** SOURCE EXTRACT **
----------
Re: Does Hive currently perform sort-merge-bucketized joins from a small table to a large partitioned table?

yongqiang he Wed, 01 Sep 2010 08:22:35 -0700

You are right, hive's SMJ does not support joining across multiple partitions.
For your case, is it possible to use other solutions while still using
smj? Like creating external tables/union join results.


On Tue, Aug 31, 2010 at 8:53 PM, phil young <phil.wills.yo...@gmail.com> wrote:
> I'm wondering if it's possible to get a sort-merge bucketized join to work
> when outering to a partitioned table.
> My goal is to be able to do an outer join from a table with 10 million rows
> to one with 8 billion rows.
> The specific problem I'm having now is that while Hive generates an SMJ
> query plan when outering to a table with one (bucketized) partition,
> it doesn't seem possible to get an SMJ query plan if the
> large/outer/streamed table has a second partition.
> Is this a limitation of the feature or is it possible to achieve an SMJ to a
> partitioned table?
>
>
> DETAILS
>
> --
> -- Environment
> --
> Hadoop 0.20.2
> Hive derived from svn ~8/20/10
>
> --
> -- Useful links
> --
> -- sorted merge join (last updated 3/4/10)
> https://issues.apache.org/jira/browse/HIVE-1194
> --  join operators
> https://issues.apache.org/jira/browse/HIVE-741
>
> --
> -- Steps
> --
> The following steps reproduce the issue
> --
> -- Generate test data
> --
> hadoop fs -put /hadoop/conf /test_data_raw
> /hadoop/bin/hadoop jar /hadoop/hadoop-*-examples.jar grep /test_data_raw
> /test_data_freq '\w+'
> -- Cleanup/review data
> hadoop fs -rmr /test_data_freq/_logs
> hadoop fs -cat /test_data_freq/*
> --
> -- Create an external table to the source data
> --
> CREATE EXTERNAL TABLE v_new_data
> ( cnt STRING,
>   word STRING
> )
----------
** AVAILABLE DATA **
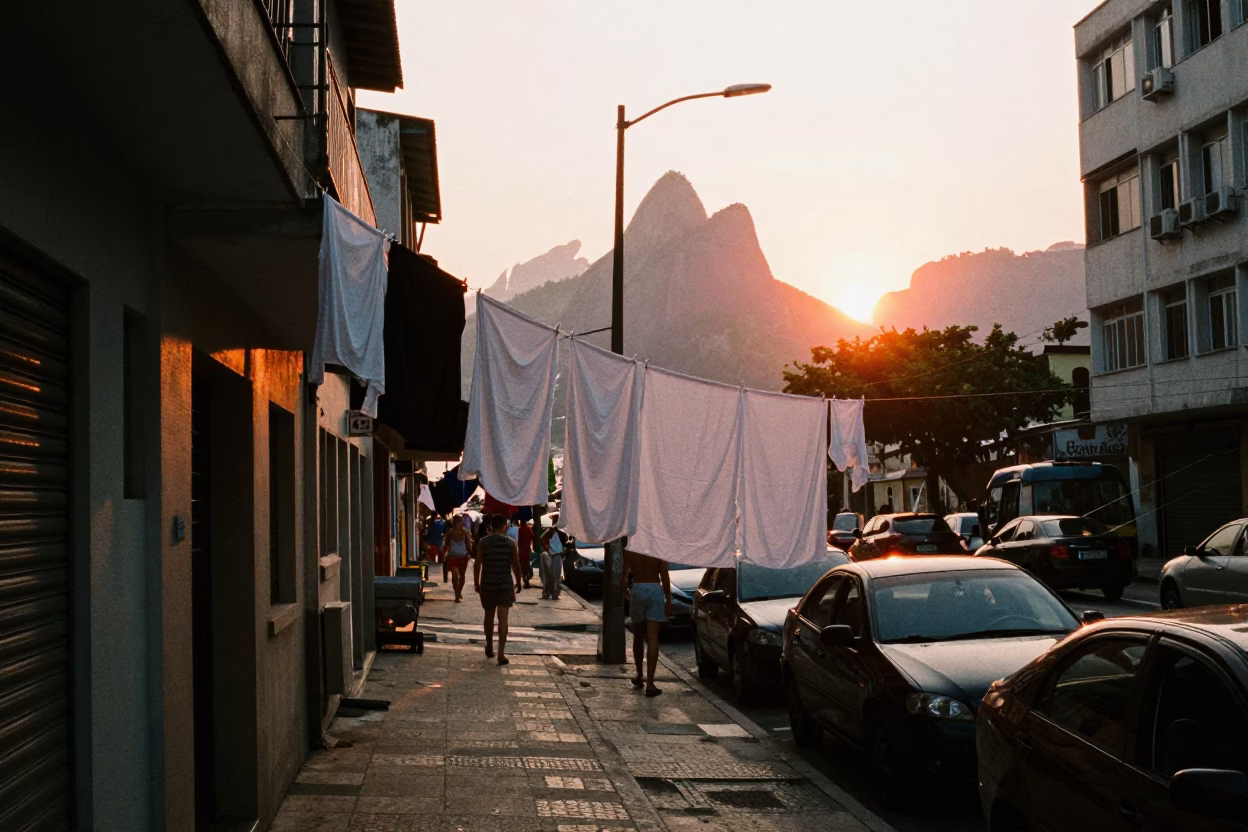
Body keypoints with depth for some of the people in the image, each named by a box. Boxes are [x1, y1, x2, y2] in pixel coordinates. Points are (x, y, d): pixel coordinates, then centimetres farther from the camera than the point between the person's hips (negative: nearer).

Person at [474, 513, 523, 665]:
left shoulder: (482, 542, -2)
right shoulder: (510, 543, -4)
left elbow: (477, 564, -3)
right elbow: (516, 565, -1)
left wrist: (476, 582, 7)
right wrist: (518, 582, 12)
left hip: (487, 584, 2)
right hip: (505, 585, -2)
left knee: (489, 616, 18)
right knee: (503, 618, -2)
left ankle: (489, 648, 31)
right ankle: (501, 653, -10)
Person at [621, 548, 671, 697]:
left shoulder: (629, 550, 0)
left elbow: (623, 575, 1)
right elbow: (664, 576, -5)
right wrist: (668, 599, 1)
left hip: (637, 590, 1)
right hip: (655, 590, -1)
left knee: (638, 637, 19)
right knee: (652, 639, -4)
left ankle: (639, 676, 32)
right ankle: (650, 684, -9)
----------
** PROBLEM SET **
- A) In the Hive join thread, condense the paragraph beginning "You are right, hive's SMJ" into a single shorter sentence that keeps its main points.
- B) According to the Hive join thread, which version of Hadoop was used in the environment?
- C) Translate this sentence from the Hive join thread into Spanish: "My goal is to be able to do an outer join from a table with 10 million rows to one with 8 billion rows."
Rely solely on the Hive join thread as the source for this work.

** EXERCISE ANSWERS **
- A) Hive's SMJ cannot join across multiple partitions, so other approaches that still use SMJ, such as creating external tables or taking a union of join results, may be worth considering.

- B) Hadoop 0.20.2.

- C) Mi objetivo es poder realizar un outer join desde una tabla de 10 millones de filas hacia otra de 8.000 millones de filas.